I am self-studying topology and came across question 17R of Willard's General Topology.
17R. Compact subsets of $\mathbb{R}$
There are uncountably many nonhomeomorphic compact subsets of $\mathbb{R}$. [Use ordinals.]
The discussions I found which are similar (e.g. Uncountably many non-homeomorphic compact subsets of the circle) use what seems to be more advanced stuff ("Cantor-Bendixson rank", for example).
I guess the hint suggest us to look at $\Omega=[0,\omega_1]$, where $\omega_1$ is the first uncountable ordinal. I can do the following:
- Every countable ordinal embeds into $\mathbb{R}$. This is more-or-less straightforward induction.

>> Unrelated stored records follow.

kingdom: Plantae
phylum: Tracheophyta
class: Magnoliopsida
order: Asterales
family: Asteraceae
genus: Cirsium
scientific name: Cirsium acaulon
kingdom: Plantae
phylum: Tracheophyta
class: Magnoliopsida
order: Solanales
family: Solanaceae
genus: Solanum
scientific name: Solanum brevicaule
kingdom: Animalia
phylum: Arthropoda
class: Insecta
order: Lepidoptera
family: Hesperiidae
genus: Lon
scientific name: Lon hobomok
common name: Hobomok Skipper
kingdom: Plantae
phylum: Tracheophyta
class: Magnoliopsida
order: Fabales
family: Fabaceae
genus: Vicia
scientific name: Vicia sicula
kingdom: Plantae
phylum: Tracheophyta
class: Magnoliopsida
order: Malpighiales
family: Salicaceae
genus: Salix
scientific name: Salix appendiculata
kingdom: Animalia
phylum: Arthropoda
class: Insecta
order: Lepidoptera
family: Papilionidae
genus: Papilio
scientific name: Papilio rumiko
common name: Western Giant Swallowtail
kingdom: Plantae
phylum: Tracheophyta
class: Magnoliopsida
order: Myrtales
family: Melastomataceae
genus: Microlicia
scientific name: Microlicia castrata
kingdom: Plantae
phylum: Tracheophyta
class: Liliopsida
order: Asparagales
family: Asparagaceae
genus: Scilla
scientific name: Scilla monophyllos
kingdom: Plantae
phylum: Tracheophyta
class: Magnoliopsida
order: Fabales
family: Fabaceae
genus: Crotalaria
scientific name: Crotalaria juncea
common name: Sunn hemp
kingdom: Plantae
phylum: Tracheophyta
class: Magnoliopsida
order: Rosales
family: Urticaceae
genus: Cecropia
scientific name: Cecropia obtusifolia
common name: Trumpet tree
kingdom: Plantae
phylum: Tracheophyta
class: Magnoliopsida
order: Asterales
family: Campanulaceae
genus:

So the problem boils down in proving that there are uncountably many non-homeomorphic countable ordinals. It is also clear that if $\alpha$ is an infinite ordinal and $\beta$ is the largest limit ordinal $\leq\alpha$, then the compacts $[0,\alpha]$ and $[0,\beta]$ are homeomorphic.
I can also prove that there are uncountably many countable limit ordinals, but some of these are homeomorphic to each other (e.g. $\omega^2+\omega$ and $\omega^2$).
I would appreciate help, using not much more than basic facts about $\omega_1$ (as it is introduced in Willard's book).